» Problem to solve:
Copy every line of the entries that includes the word "наукових".

» Data in this exercise:

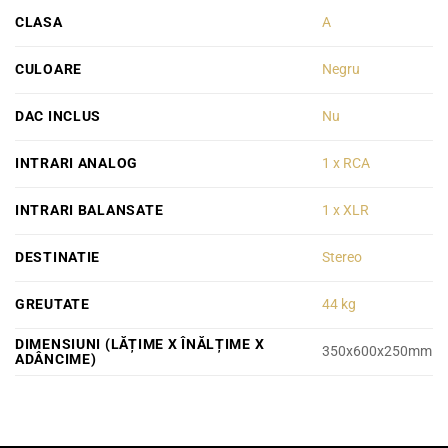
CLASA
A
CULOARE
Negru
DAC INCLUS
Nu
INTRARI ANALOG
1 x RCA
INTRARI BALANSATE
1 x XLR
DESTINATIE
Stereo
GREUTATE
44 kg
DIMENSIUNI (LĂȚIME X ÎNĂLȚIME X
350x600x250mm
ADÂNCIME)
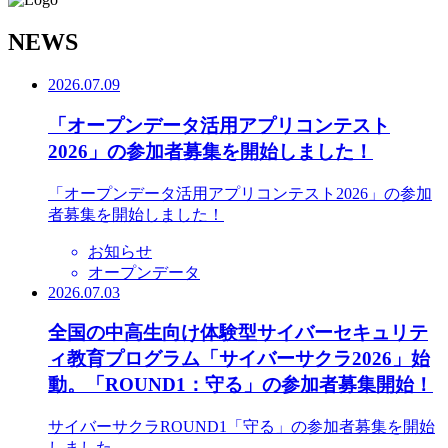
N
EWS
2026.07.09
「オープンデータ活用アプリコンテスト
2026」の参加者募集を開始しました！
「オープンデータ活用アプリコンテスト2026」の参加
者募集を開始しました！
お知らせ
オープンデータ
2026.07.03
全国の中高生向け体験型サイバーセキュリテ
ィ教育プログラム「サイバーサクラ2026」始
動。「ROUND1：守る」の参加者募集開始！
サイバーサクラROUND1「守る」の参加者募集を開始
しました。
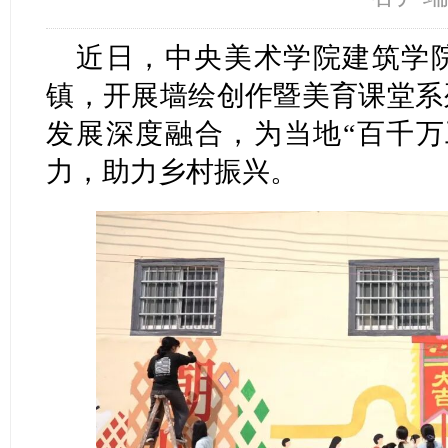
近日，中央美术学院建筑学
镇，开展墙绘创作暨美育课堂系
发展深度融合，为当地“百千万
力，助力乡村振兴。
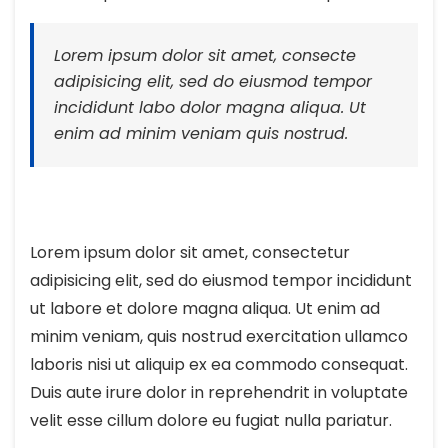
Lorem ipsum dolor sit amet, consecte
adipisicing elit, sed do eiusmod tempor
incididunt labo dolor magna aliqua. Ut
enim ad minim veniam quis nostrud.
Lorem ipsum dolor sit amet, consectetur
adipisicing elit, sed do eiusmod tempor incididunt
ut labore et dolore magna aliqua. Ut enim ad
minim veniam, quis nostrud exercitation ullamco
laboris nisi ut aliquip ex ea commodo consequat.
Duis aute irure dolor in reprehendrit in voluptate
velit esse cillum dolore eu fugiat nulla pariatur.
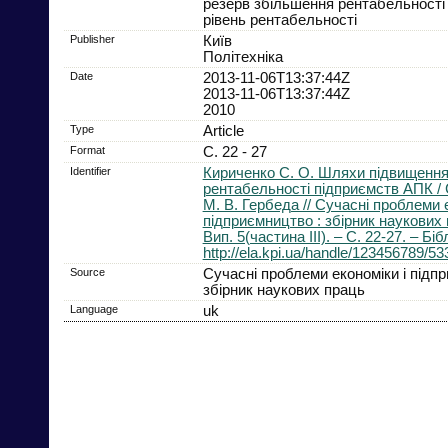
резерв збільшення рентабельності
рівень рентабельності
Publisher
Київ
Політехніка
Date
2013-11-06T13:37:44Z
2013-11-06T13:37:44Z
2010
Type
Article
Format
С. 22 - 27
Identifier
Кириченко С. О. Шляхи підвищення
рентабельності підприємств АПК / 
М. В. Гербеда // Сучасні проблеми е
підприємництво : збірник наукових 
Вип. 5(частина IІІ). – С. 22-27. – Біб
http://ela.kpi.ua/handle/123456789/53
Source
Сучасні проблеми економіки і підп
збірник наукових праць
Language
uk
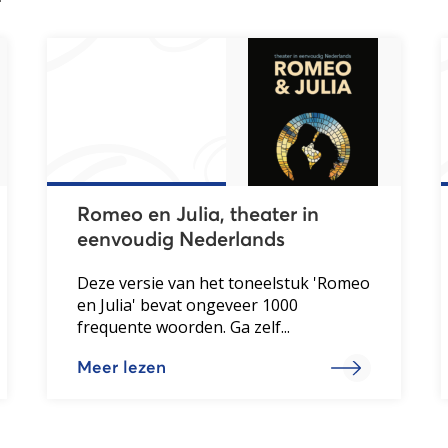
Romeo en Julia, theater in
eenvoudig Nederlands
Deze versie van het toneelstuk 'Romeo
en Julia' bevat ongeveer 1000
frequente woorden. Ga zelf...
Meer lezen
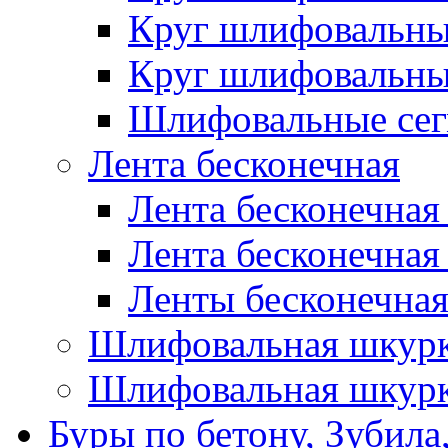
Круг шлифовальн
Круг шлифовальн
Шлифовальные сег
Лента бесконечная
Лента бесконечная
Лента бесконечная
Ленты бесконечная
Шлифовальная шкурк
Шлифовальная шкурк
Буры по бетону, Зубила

» Completed exercise:
підприємництво : збірник наукових 
збірник наукових праць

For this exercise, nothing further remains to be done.